Of those homicides, at least 25 have occurred this month, including 11 killings this past week, FOX 45 of Baltimore reported.
At a news conference Wednesday, Mayor Brandon Scott contended that having police officers in the city's neighborhoods isn't always enough to prevent the violence. He argued that perpetrators needed to be held accountable so they don't end up back on the streets to commit more crimes, according to FOX 45.
"What we're going to continue to do is hunt down these people and hold them accountable," Scott, a 37-year-old first-term Democrat, told reporters. "As I told you yesterday, work to make sure as we go through the rest of the justice system, working with our partners to make sure they don't end up back on the street."

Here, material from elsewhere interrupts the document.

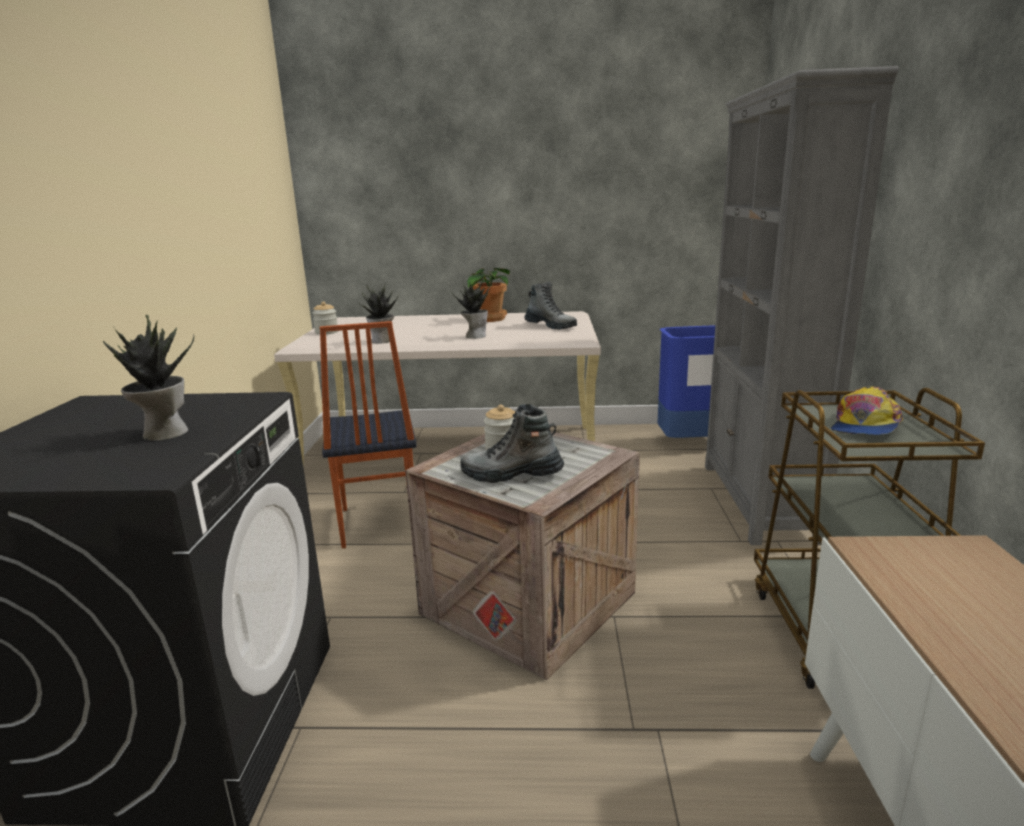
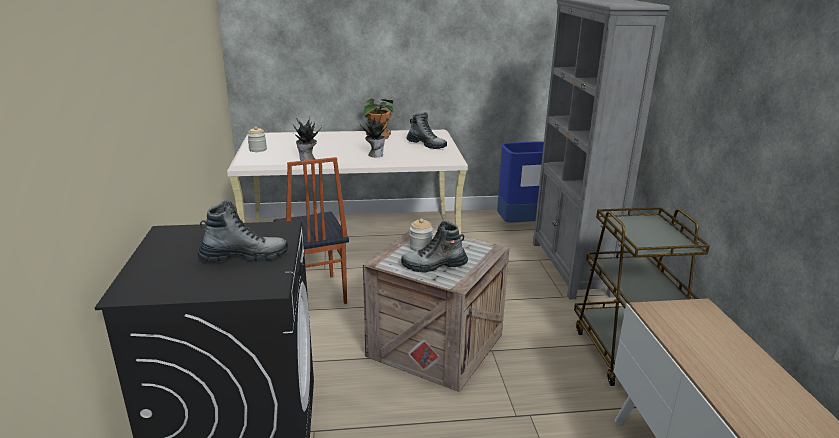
camera: 10 degrees left, 5 degrees up
potted plant [103,314,194,441] -> boot [198,200,288,262]
cap [831,387,903,435] -> none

The mayor was questioned on Baltimore's crime problem during what was supposed to be an event focused on the city's plastic bag ban, which goes into effect next month.
Kimberly Klacik, a former Republican congressional candidate in Maryland, later suggested on Twitter that perhaps city officials' priorities weren't in order.

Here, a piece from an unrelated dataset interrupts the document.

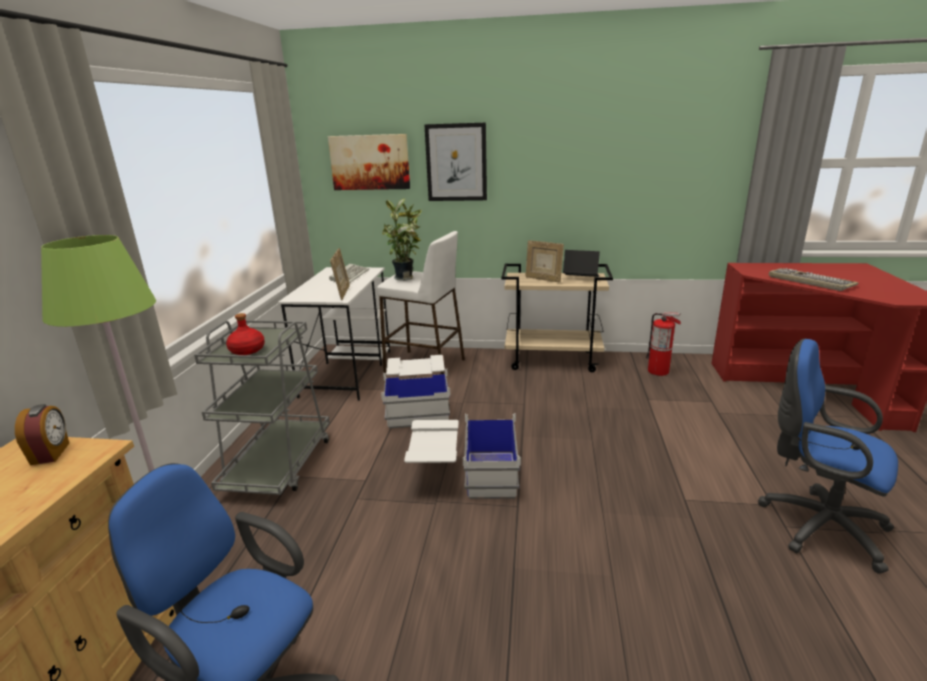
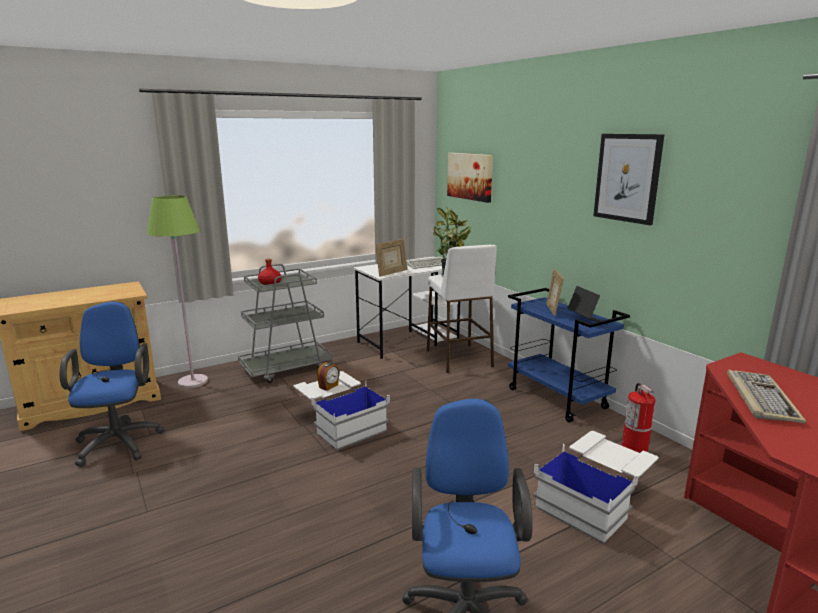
camera: 50 degrees right, 5 degrees down
alarm clock [15,404,69,465] -> alarm clock moved to [317,362,340,391]
white storage box [381,355,450,429] -> white storage box moved to [533,431,659,544]
picture [424,122,487,201] -> picture moved to [593,134,664,225]
beige cart [501,264,613,372] -> blue cart [508,288,630,423]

"Baltimore City will ban all plastic bags on October 1st," Klacik wrote. "Considering we just hit 250 homicides, who wants to tell the Mayor bodybags are plastic?"
Scott was asked Wednesday if he was angry about the city's homicide numbers.
"Of course," he replied, according to FOX 45. "I'm outraged that we find people dead in our city with ankle monitors. That's why again you hear me talk about why we brought back the Criminal Justice Coordinating Council, why we're working with our partners in the state, why the governor has agreed to send his people back in for those important conversations, to develop strategies together to figure out how to close those gaps."
"I'm outraged that we find people dead in our city with ankle monitors."
Earlier this summer, the Baltimore Police Department requested help from federal law enforcement officers to combat violent crime in the city.
This week, Baltimore Police Commissioner Michael Harrison announced his support for Baltimore launching its Group Violence Reduction Strategy, which "shifts the primary responsibility for violence prevention from law enforcement to community-based organizations," Scott said.
It aims to reduce homicides and shootings, improve outcomes for those at the highest risk of violence, as well as improve police-community relations and trust.
"I fully endorsed it in New Orleans when I was chief there and I fully endorse it now," Harrison said.
Harrison became Baltimore's police commissioner in January 2019, after serving as New Orleans police superintendent for more than four years.
Baltimore tried the violence-reduction strategy previously, but local leaders argued it failed because no one stuck with it, according to Baltimore's WBAL-TV. This time there's more commitment to making it work, local leaders say.
"It is not just there is collaboration and it's not just now we have stability. The mayor, commissioner, and I are also philosophically aligned when it comes to tackling crime," Baltimore City State's Attorney Marilyn Mosby said, according to WBAL-TV.
Baltimore reported 335 homicides in 2020, with victims including 48 women and girls, according to The Associated Press.